§ **The problem**:
Answer these questions from the court ruling, one per line.
1. What standard of review applies to whether there is a well-founded fear of persecution?
2. In what city was the Applicant living while his Family members experienced their problems?
3. According to the seventh issue, how many years had passed since the Applicant left the capital?

§ **Article**:
================
THE STANDARD OF REVIEW
[7]
The
standard of review applicable to the question of whether there is a
well-founded fear of persecution is reasonableness, see Jean v Canada (Minister of
Citizenship and ImmigrationI), 2010 FC 1014, 2010 Carswell Nat 3827 at
para 9. Similarly, the determination that the Applicant lacked subjective fear
is reviewable on the reasonableness standard, see Earl v Canada (Minister of
Citizenship and Immigration), 2011 FC 312, 2011 Carswell Nat 674 at
para 16.
THE ISSUES
[8]
The
issues are the following:
1.
Did
the Board err by not considering the Family’s positive refugee decisions given
that the relevant Board file numbers were included on the Applicant’s Personal
Information Form?
2.
Did
the Board err when it suggested that the Applicant’s responses to its questions
showed that he was unsure that FARC was the agent of persecution?
3.
Did
the Board err when it suggested that, because the Applicant admitted that Bogota had a high
crime rate, the attacks on his brother were possibly the work of common
criminals and not the FARC?
4.
Did
the Board err when it indicated that, by leaving Colombia, his father
and brother had “effectively complied” with FARC’s demand to cease their
political activities?
5.
Did
the Board err when it criticized the Applicant for not tendering police reports
as evidence in connection with the problems experienced by his father and his
brother?
6.
Did
the Board err when it said that the Applicant did not tender any evidence of
his brother’s injuries?
7.
In
its assessment of the Internal Flight Alternative [IFA], did the Board err when
it concluded that the Applicant would be safe in Bogota, in part,
because his appearance had changed in the ten years since he had left the
capital?
DISCUSSION
(i) The Family’s
Positive Refugee Claims
[9]
In
my view, the Board did not err in failing to treat the Family as similarly
situated because the facts of their refugee claims were very different. They
were directly involved in the Campaign. In contrast, the Applicant left Bogota before the Campaign
began and was living in Miami while his Family members experienced their
problems. Further, none of the Family members testified at the Applicant’s
refugee hearing and the Applicant did not file their PIFs or the transcripts of
their hearings or the related decisions as part of the evidence to support his
claim. In all these circumstances, I cannot conclude that the Board was
required to review the decisions on the Family’s refugee claims.
================
§ **Items**:

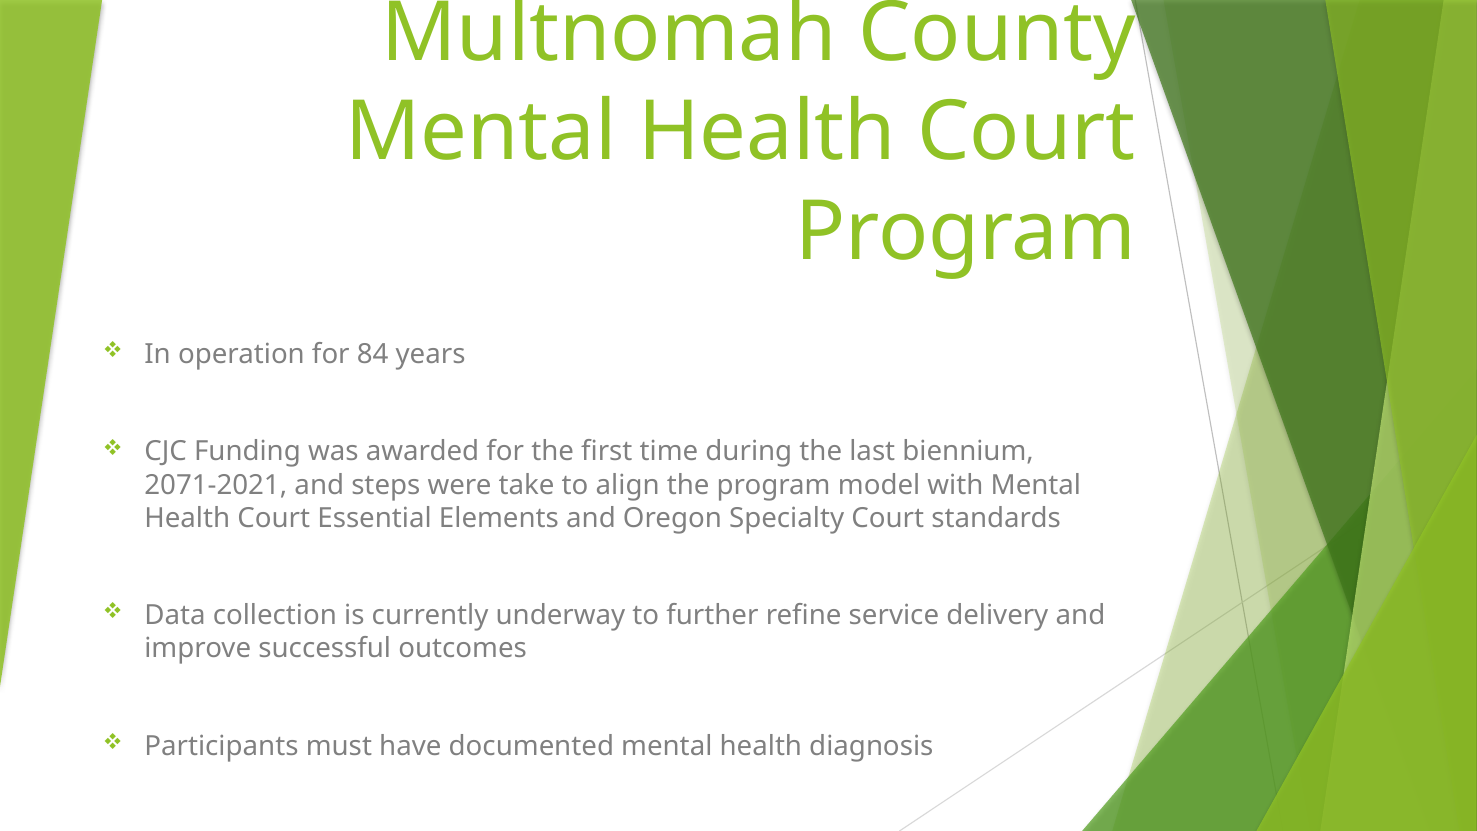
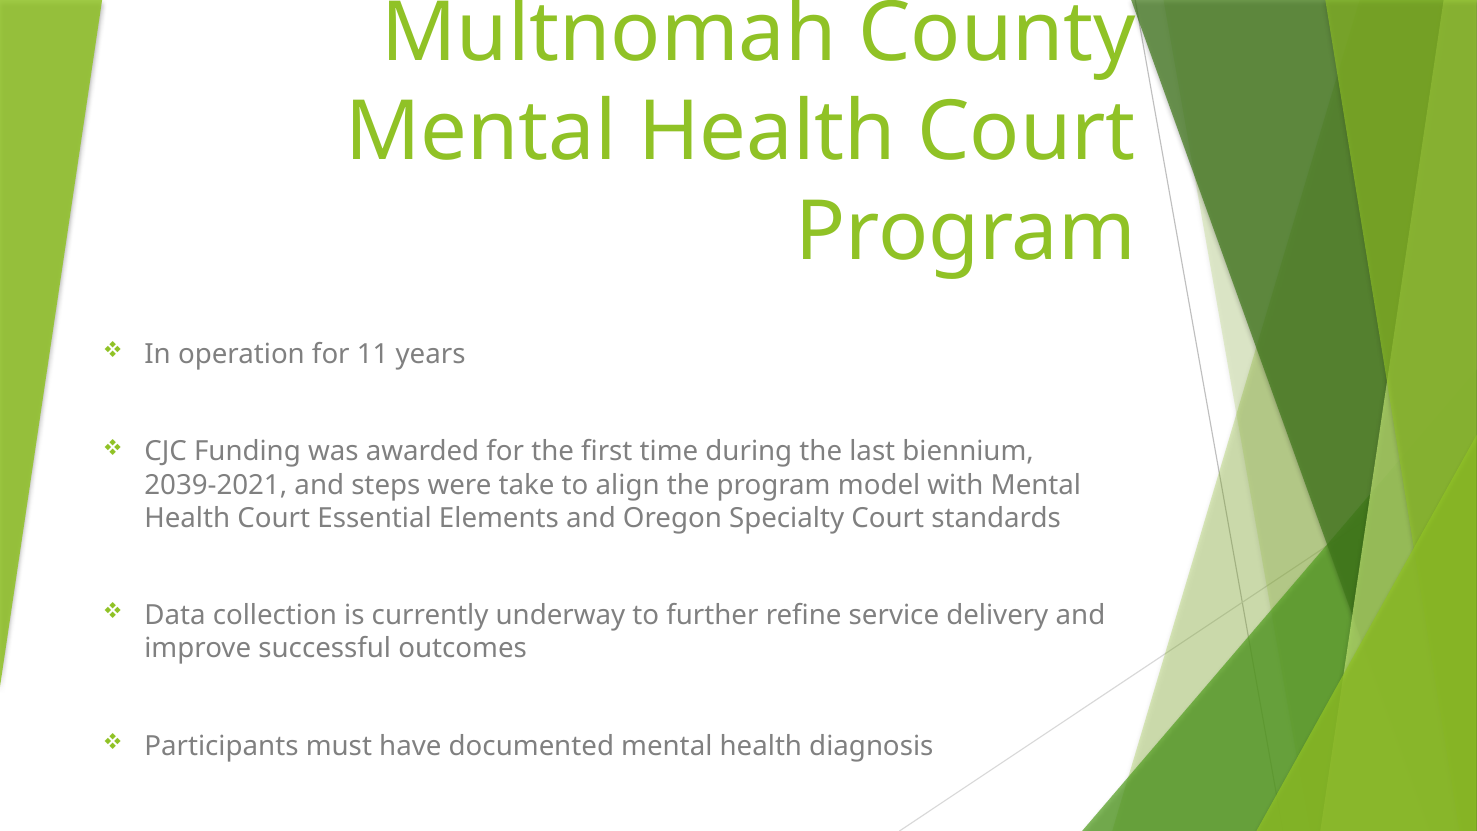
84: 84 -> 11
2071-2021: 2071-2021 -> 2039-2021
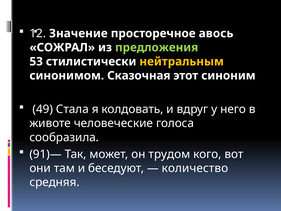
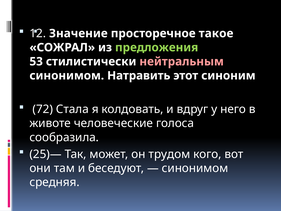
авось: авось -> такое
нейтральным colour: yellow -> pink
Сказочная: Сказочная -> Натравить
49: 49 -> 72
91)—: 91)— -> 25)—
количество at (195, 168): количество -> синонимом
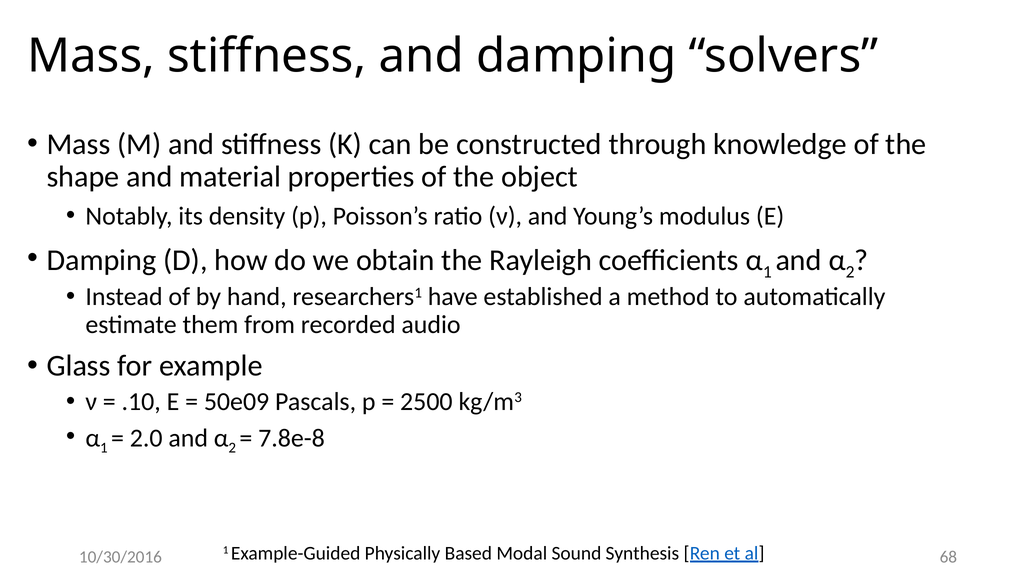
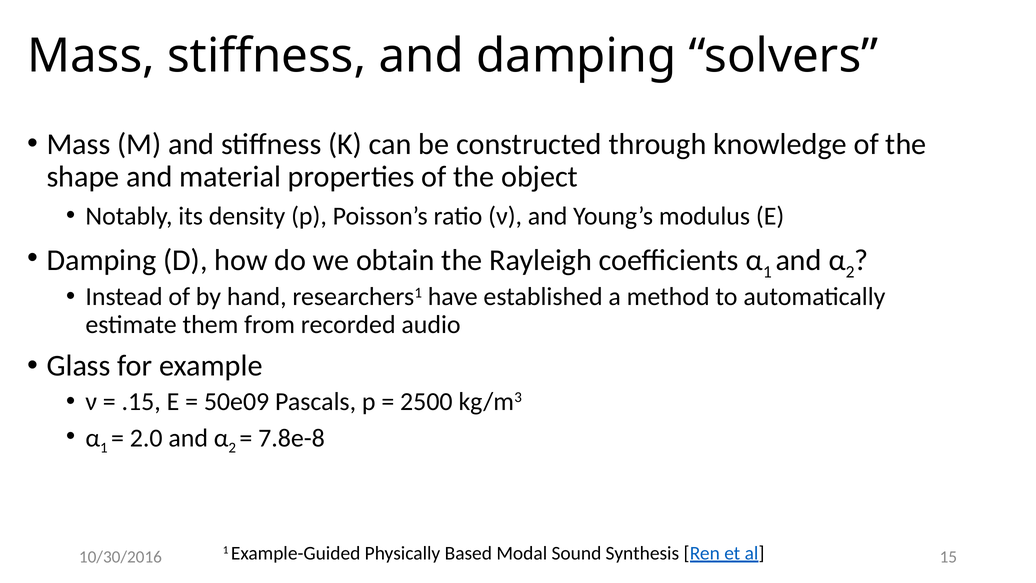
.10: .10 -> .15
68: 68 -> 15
================
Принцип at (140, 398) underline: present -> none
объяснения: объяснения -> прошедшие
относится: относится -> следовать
================
§ **Solution to the problem**:
1. Reasonableness
2. Miami
3. Ten years